Repetitive code generation. Copilot can help generate multiple similar lines of code, such as defining data classes or encoding column names into constants

Writing tests. Let's generate unit tests for the functions, which we wrote above.

Translating code from one language to another can be challenging, but Copilot can help make it easier. As someone who writes code in both Python and Go, I sometimes need to rewrite data preprocessing or inference of simple models from Python to Go. Copilot speeds up this process by allowing me to write the code in Python in the comments, and then generating a Go draft that I can refine.

Since Go doesn't have some of the features built into Python, such as calculating the union or intersection between sets, Copilot helps me rewrite the code in the new language faster.

Tips for using Copilot

  1. Break down your task into 1-2 semantic actions and generate functions with Copilot.
  2. Use readable function names, descriptions, and examples without bugs.
  3. Test and inspect the generated code.
  4. Use the function name for modifiers. For instance, if you want a faster version of a function, add "fast_" to the function name and indicate in the comments that this version is faster than the original. Similarly, you can add annotations for the types of arguments and results by adding "typed_" to the function name.
  5. For complicated functions, write out the steps in the comments using step-by-step reasoning. This helps break down the task and makes it easier to follow along.
  6. Copilot works better in a mono repository as it has access to a larger context of the code. According to the Codex article on the OpenAI website, the context for Python is 14KB or 14,000 tokens, which is helpful for generating better code.

The limitations of Codex and Copilot and how to solve them

The authors write that Codex does not know how to chain actions.
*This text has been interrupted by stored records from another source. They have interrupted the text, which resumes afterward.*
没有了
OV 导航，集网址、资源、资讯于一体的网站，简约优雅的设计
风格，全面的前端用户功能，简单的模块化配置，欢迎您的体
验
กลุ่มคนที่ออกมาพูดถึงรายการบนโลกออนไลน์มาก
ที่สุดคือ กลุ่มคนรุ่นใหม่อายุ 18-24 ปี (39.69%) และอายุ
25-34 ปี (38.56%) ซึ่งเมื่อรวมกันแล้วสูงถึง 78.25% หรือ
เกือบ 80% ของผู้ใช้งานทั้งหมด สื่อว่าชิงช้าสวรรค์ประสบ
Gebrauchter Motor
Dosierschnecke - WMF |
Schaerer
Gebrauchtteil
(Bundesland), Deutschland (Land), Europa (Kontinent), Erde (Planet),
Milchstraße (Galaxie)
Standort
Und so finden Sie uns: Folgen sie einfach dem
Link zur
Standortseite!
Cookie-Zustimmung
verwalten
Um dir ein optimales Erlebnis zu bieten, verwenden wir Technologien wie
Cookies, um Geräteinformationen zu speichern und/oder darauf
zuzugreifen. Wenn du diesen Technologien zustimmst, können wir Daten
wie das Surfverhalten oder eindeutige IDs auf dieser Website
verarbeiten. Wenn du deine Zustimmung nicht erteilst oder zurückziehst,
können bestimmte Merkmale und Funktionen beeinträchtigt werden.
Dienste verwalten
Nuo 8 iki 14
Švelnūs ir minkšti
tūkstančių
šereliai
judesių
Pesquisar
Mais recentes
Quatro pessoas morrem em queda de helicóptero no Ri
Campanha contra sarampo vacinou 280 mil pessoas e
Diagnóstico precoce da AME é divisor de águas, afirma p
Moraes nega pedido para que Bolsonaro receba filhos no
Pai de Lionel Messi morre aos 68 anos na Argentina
If you need to take more than one action, each additional action reduces the efficiency of the code by 2-3 times. By "action" we mean a term like "remove all instances of the letter e from the string" or "convert the string s to lowercase".

Errors also occur when you use different variables and operations on them. For example: "Add 3 to y, then subtract 4 from both x and w. Return the product of the four numbers."
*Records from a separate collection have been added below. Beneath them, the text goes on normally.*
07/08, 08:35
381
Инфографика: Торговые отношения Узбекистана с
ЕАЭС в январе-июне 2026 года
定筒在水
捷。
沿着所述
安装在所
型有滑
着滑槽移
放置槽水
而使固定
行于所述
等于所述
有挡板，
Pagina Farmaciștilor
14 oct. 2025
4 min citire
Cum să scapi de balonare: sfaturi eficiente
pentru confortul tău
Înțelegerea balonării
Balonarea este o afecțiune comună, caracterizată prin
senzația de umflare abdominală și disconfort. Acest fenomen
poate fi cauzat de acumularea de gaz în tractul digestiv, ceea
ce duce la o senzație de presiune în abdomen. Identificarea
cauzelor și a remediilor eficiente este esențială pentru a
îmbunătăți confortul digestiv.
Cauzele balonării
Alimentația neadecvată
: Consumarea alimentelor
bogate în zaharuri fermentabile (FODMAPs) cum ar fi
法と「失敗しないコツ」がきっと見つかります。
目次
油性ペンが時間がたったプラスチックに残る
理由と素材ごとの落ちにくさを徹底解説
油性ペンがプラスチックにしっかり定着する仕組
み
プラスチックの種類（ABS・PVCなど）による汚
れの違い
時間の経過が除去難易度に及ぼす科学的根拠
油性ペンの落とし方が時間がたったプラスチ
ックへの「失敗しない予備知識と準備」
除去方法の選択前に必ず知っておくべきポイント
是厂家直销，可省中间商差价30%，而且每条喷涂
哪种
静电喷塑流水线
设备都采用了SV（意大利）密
Common mistakes when using Copilot include:

  • Missing variables
  • Using methods and variables that are not defined or are out of scope
  • Using syntactically incorrect code.

To avoid these mistakes, use the recommendations mentioned earlier in this document.

There is also a phenomenon called alignment failure. Codex's task is to predict the next token based on the previous ones, taking into account the distribution statistics in the training data. So, if there is a small error in the context (such as an incorrect example), Codex may generate code that is incorrect but fits the context as closely as possible, even though it could generate the correct solution. In other words, Codex does not correct errors, but rather incorporates them. ChatGPT may have the same issue.
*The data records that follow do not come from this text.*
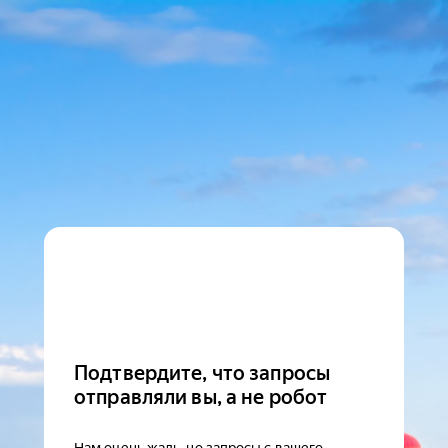
Подтвердите, что запросы
отправляли вы, а не робот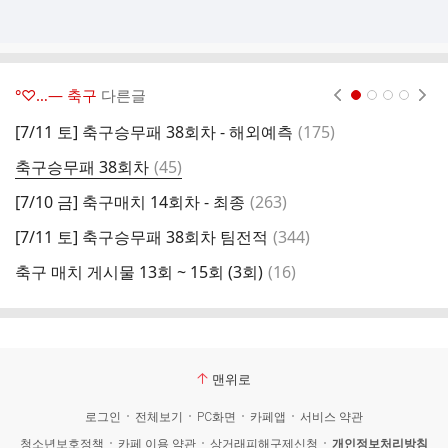
°♡…― 축구
다른글
현재페이지 1
2
3
4
댓
[7/11 토] 축구승무패 38회차 - 해외예측
(
175
)
축
글
댓
축구승무패 38회차
(
45
)
♥
글
댓
[7/10 금] 축구매치 14회차 - 최종
(
263
)
북
글
댓
[7/11 토] 축구승무패 38회차 팀전적
(
344
)
[
글
댓
축구 매치 게시물 13회 ~ 15회 (3회)
(
16
)
[
글
맨위로
로그인
전체보기
PC화면
카페앱
서비스 약관
청소년보호정책
카페 이용 약관
상거래피해구제신청
개인정보처리방침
The alternatives of Copilot

  • I used to try the free version of TabNine, but it got in the way more than it helped.
  • If you don't want outside resources to have access to your code, you can have Fauxpilot, the Codex equivalent, at your site. True, it has GPT-J, which is noticeably weaker.
  • Instead of generating code, you can use search how the old-fashioned way. For example, there is a phind which searches for code snippets.
  • I also use ChatGPT for some cases, usually something like write a big request to Clickhouse. There are different homemade addons that allow to embed ChatGPT into vscode, but I haven't used them, if you have similar experience, post in the comments.


  1. Copilot accelerates development, especially if you know the basic principles of using Codex.
  2. Break the task into atomic actions and generate code to perform them from comments.
  3. Copilot helps you spend less time on repetitive actions and documentation searches.
  4. Copilot code still needs to be double-checked.